= Beginning of Section =

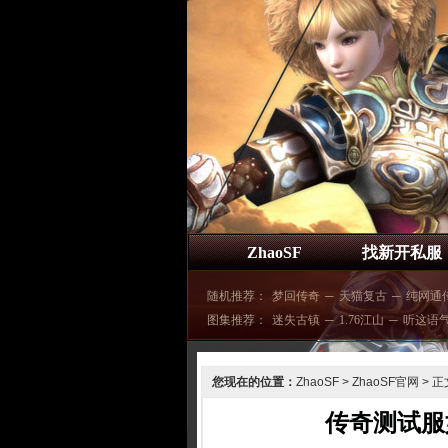
ZhaoSF
找新开私服
随机推荐：
梦回传奇
─
天猫复古
─
纯网通
图集推荐：
迷失古镇
─
1.76江山
─
听这语
您现在的位置：
ZhaoSF
>
ZhaoSF官网
> 正
传奇测试服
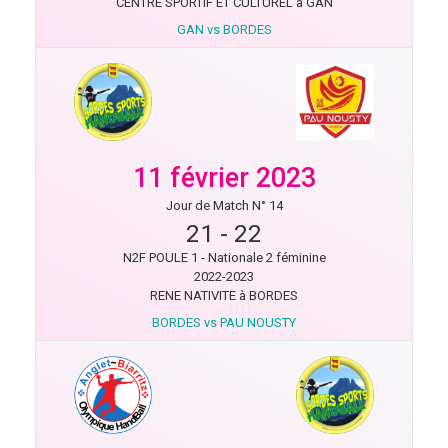
CENTRE SPORTIF ET CULTUREL à GAN
GAN vs BORDES
11 février 2023
Jour de Match N° 14
21
-
22
N2F POULE 1 - Nationale 2 féminine
2022-2023
RENE NATIVITE à BORDES
BORDES vs PAU NOUSTY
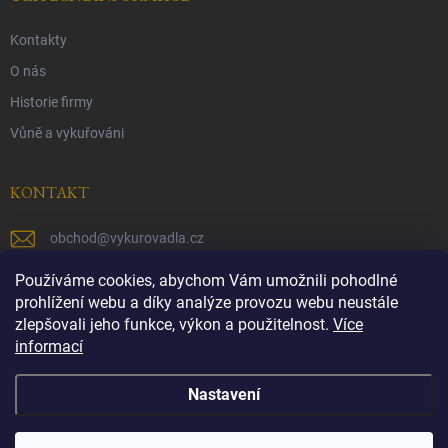
Kontakty
O nás
Historie firmy
Vůně a vykuřováni
KONTAKT
obchod
@
vykurovadla.cz
+420 603 149 699
Používáme cookies, abychom Vám umožnili pohodlné
prohlížení webu a díky analýze provozu webu neustále
https://www.facebook.com/vykurovadla.cz/
zlepšovali jeho funkce, výkon a použitelnost.
Více
informací
https://www.instagram.com/vykurovadla.cz/
Nastavení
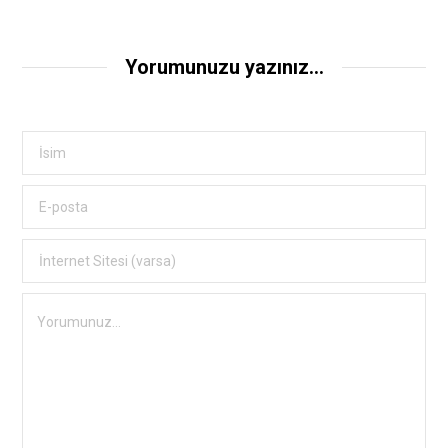
Yorumunuzu yazınız...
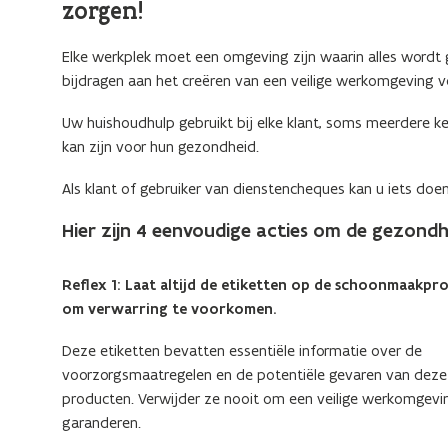
zorgen!
Elke werkplek moet een omgeving zijn waarin alles wordt g
bijdragen aan het creëren van een veilige werkomgeving 
Uw huishoudhulp gebruikt bij elke klant, soms meerdere ke
kan zijn voor hun gezondheid.
Als klant of gebruiker van dienstencheques kan u iets doen
Hier zijn 4 eenvoudige acties om de gezond
Reflex 1: Laat altijd de etiketten op de schoonmaakp
om verwarring te voorkomen.
Deze etiketten bevatten essentiële informatie over de
voorzorgsmaatregelen en de potentiële gevaren van deze
producten. Verwijder ze nooit om een veilige werkomgevi
garanderen.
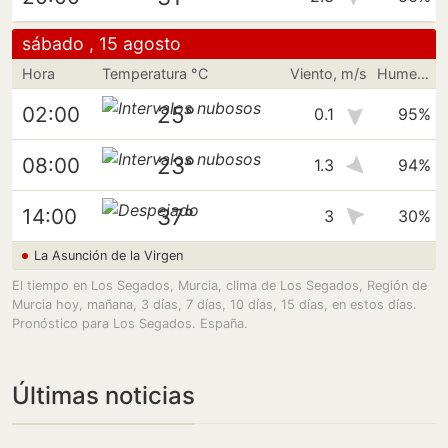
sábado , 15 agosto
Hora
Temperatura °C
Viento, m/s
Humedad
25°
02:00
0.1
95%
23°
08:00
1.3
94%
37°
14:00
3
30%
La Asunción de la Virgen
El tiempo en Los Segados, Murcia, clima de Los Segados, Región de
Murcia hoy, mañana, 3 días, 7 días, 10 días, 15 días, en estos días.
Pronóstico para Los Segados. España.
Últimas noticias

= End of Section =

THE TASK ▸ All lines above that contain the word "Murcia" are to be copied.

EXERCISE ANSWER ▸
El tiempo en Los Segados, Murcia, clima de Los Segados, Región de
Murcia hoy, mañana, 3 días, 7 días, 10 días, 15 días, en estos días.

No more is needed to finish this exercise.